Reputation: 465
I have source data in json (simple strings). Example:
{"_t":1480647647,"_p":"[email protected]","_n":"aloaded","device_type":"desktop"}
{"_t":1480647676,"_p":"[email protected]","_n":"aloaded","device_type":"desktop"}
where _t is timestamp. 1480647647 presents - Friday, 2 December 2016 г., 03:00:47
I need load this data into parquet file.

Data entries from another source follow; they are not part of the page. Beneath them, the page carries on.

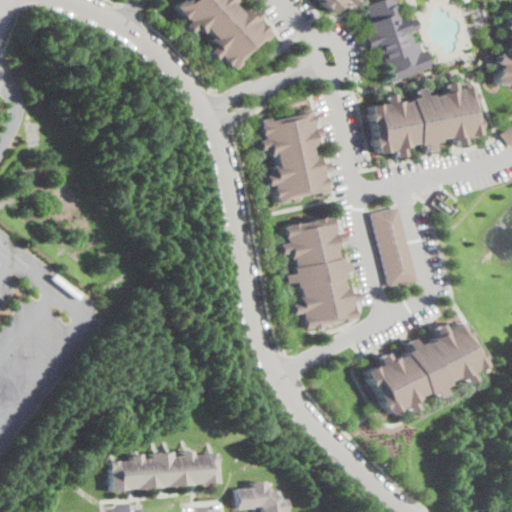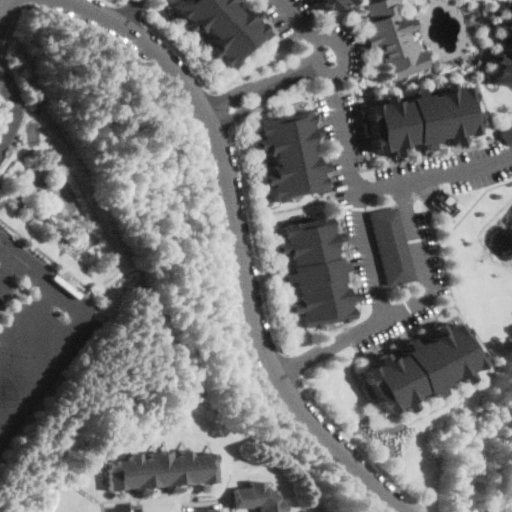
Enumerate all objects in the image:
building: (464, 0)
road: (115, 1)
road: (18, 2)
building: (330, 3)
building: (330, 3)
road: (131, 10)
road: (153, 11)
road: (128, 12)
parking lot: (287, 14)
building: (221, 26)
building: (221, 26)
road: (276, 27)
road: (9, 28)
building: (392, 39)
building: (393, 39)
road: (339, 47)
parking lot: (343, 47)
road: (0, 51)
road: (180, 51)
building: (504, 54)
building: (505, 55)
road: (251, 59)
road: (264, 90)
road: (10, 104)
road: (220, 108)
building: (423, 118)
building: (424, 118)
building: (507, 134)
building: (508, 135)
road: (351, 152)
building: (290, 154)
building: (290, 154)
parking lot: (452, 170)
road: (437, 177)
parking lot: (355, 188)
road: (300, 204)
road: (255, 239)
building: (394, 244)
building: (393, 245)
road: (237, 246)
road: (5, 264)
building: (314, 271)
building: (314, 271)
parking lot: (408, 280)
road: (356, 295)
road: (402, 311)
road: (412, 323)
road: (74, 324)
road: (27, 325)
parking lot: (34, 329)
road: (348, 332)
road: (355, 347)
road: (291, 366)
building: (417, 366)
building: (417, 367)
road: (462, 387)
road: (362, 448)
building: (159, 469)
building: (159, 470)
road: (142, 496)
building: (256, 497)
building: (256, 498)
parking lot: (123, 507)
parking lot: (200, 507)
road: (200, 509)
road: (124, 510)
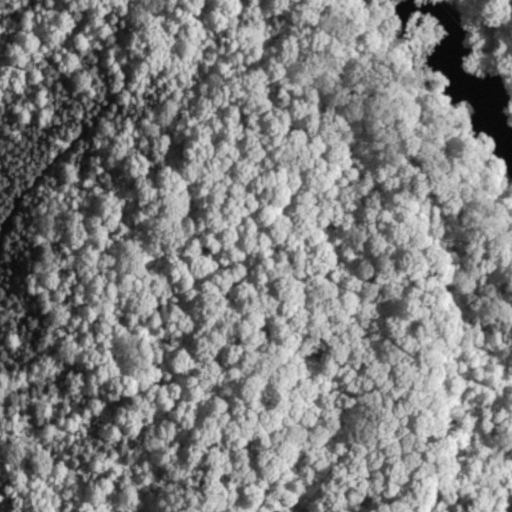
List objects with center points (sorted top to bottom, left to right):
river: (449, 72)
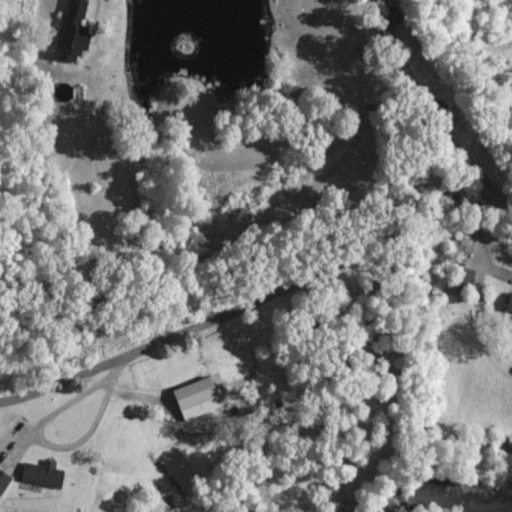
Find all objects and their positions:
building: (70, 31)
road: (421, 114)
road: (260, 300)
building: (508, 302)
building: (193, 398)
building: (40, 474)
building: (2, 480)
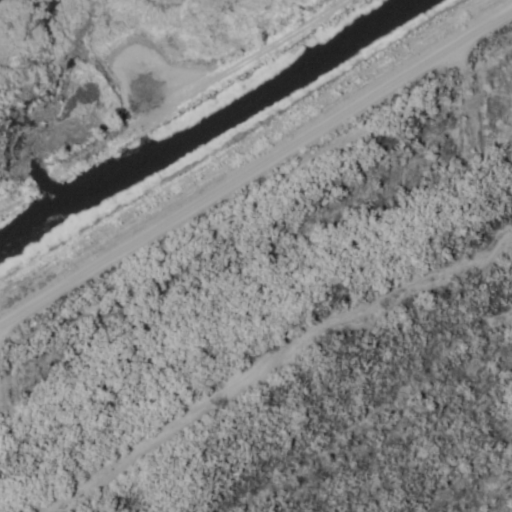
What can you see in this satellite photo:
road: (195, 85)
road: (254, 168)
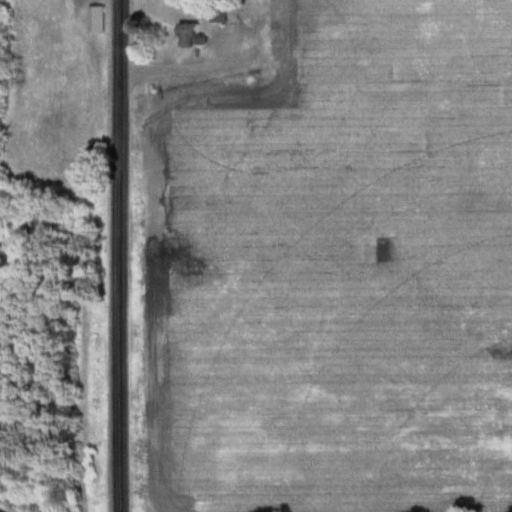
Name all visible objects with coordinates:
building: (300, 5)
building: (97, 19)
building: (270, 24)
building: (193, 36)
road: (222, 66)
road: (122, 255)
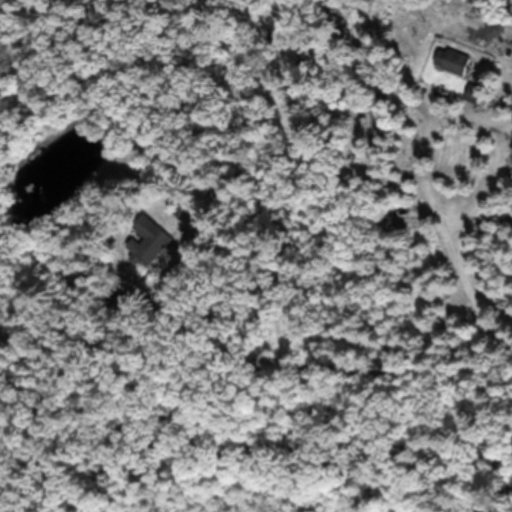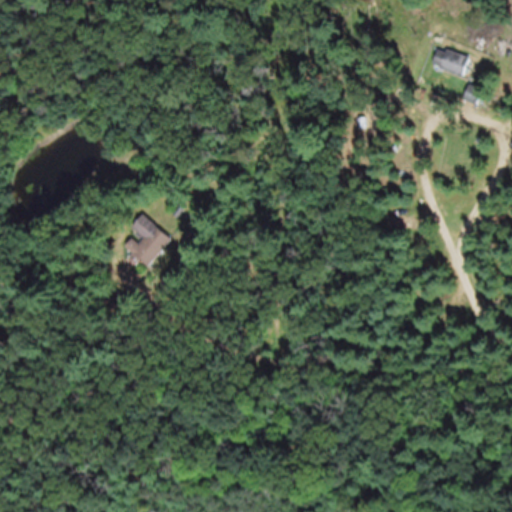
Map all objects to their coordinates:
building: (459, 70)
building: (479, 103)
building: (157, 251)
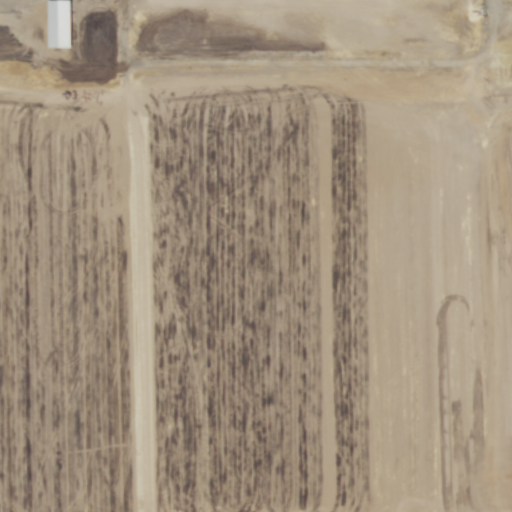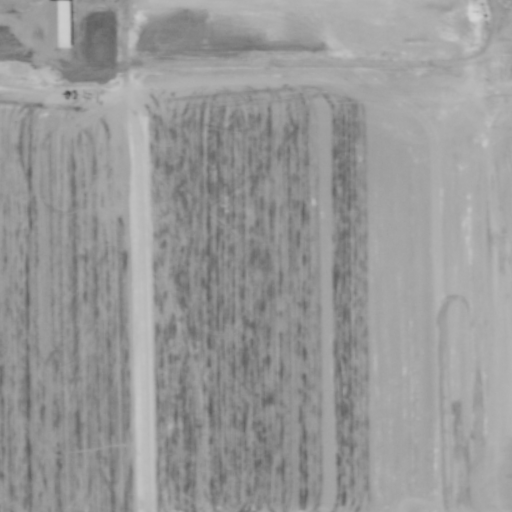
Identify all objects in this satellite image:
building: (60, 23)
road: (299, 65)
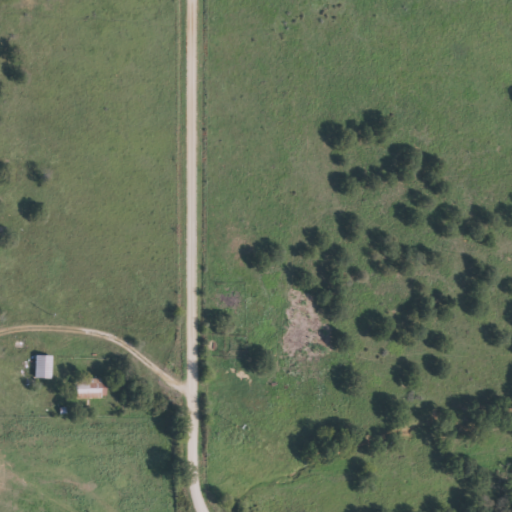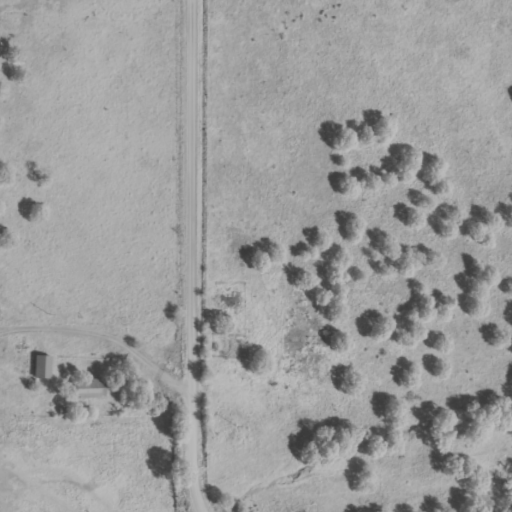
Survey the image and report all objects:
road: (195, 256)
building: (39, 366)
building: (86, 388)
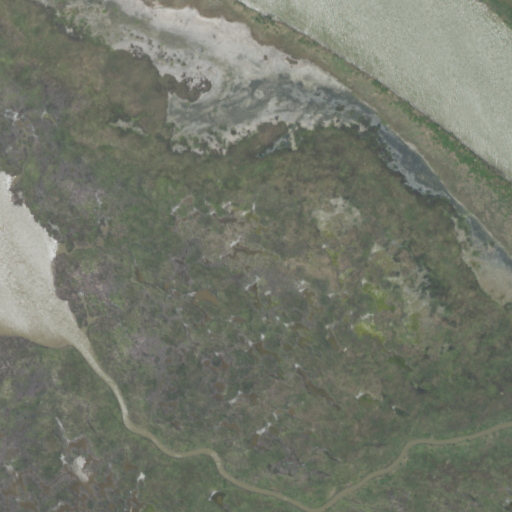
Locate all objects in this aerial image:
river: (427, 57)
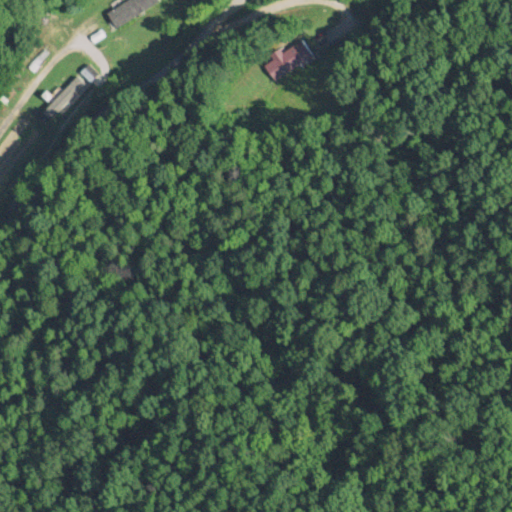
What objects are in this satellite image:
road: (98, 63)
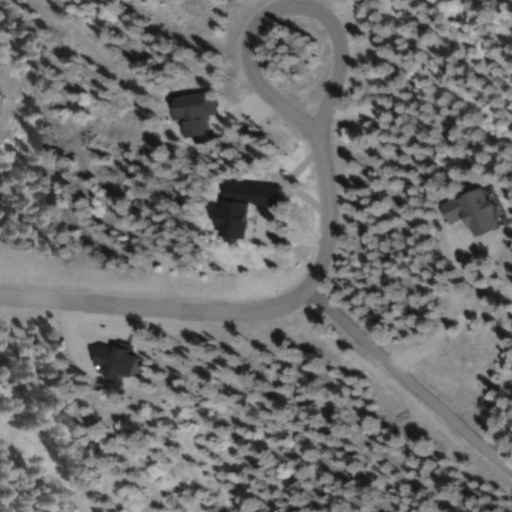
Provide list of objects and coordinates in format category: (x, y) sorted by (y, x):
road: (339, 61)
building: (464, 213)
road: (325, 217)
road: (288, 297)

The part of code
loaded_prq_fpath - full path with file name
MessageType APPLOADED_FILE_SCHEMA = Types.buildMessage()
.required(INT64).as(TIMESTAMP_MILLIS).named("time")
.required(BINARY).as(UTF8).named("email")
.required(BINARY).as(UTF8).named("device_type")
.named("AppLoaded");
SimpleGroupFactory GROUP_FACTORY_APP_LOADED =
new SimpleGroupFactory(APPLOADED_FILE_SCHEMA);
File fp = new File(loaded_prq_fpath);
Path file1;
file1 = new Path(fp.toString());
File fp = new File(loaded_prq_fpath);
Path file1;
file1 = new Path(fp.toString());
logger.info(file1.getName());
ParquetWriter<Group> writer1 =
ExampleParquetWriter.builder(file1)
.withType(APPLOADED_FILE_SCHEMA)
.build();
...
while(jp.nextToken() == JsonToken.START_OBJECT) {
// read everything from this START_OBJECT to the matching END_OBJECT {}
// and return it as a tree model TreeNode
JsonNode node = mapper.readTree(jp);
TotalEventsCnt++;
if (node.get("_n").toString().equals("\"aloaded\"")) {
LoadCounter++;
((ObjectNode) node).remove("_n");
Group group1 = GROUP_FACTORY_APP_LOADED.newGroup();
group1.add("time", node.get("_t").asLong());
group1.add("email", node.get("_p").toString());
group1.add("device_type",node.get("device_type").toString());
writer1.write(group1);
}
...
writer1.close();
SparkSession spark = SparkSession
.builder()
.appName("Java Spark SQL basic example")
.config("spark.master", "local[*]")
.getOrCreate();
Data loaded without any errors, And next I show parquet data
Dataset<Row> df_appl = spark.read().load(loaded_prq_fpath);
df_appl.show();
df_appl.createOrReplaceTempView("v_appl");
df_appl.printSchema();
Dataset<Row> df_v_appl = spark.sql("SELECT CAST(time AS DATE) AS the_datetime from v_appl");
df_v_appl.show();
output is
+--------------------+------------+-----------+
| time| email|device_type|
+--------------------+------------+-----------+
|1970-01-17 22:17:...|"[email protected]"| "desktop"|
|1970-01-17 22:17:...|"[email protected]"| "desktop"|
|1970-01-17 22:59:...|"[email protected]"| "desktop"|
|1970-01-17 22:59:...|"[email protected]"| "desktop"|
+--------------------+------------+-----------+
root
|-- time: timestamp (nullable = true)
|-- email: string (nullable = true)
|-- device_type: string (nullable = true)
+------------+
|the_datetime|
+------------+
| 1970-01-17|
| 1970-01-17|
| 1970-01-17|
| 1970-01-17|
+------------+
I think that problem in this line:
.required(INT64).as(TIMESTAMP_MILLIS).named("time")
or here
group1.add("time", node.get("_t").asLong());
Any help please. (I new in Java, last exp 8 years ago)
Upvotes: 0
Views: 317
Reputation: 465
I solve my problem with it:
group1.add("time", node.get("_t").asLong()*1000);
because
multiply by 1000, since java is expecting milliseconds:
Upvotes: 1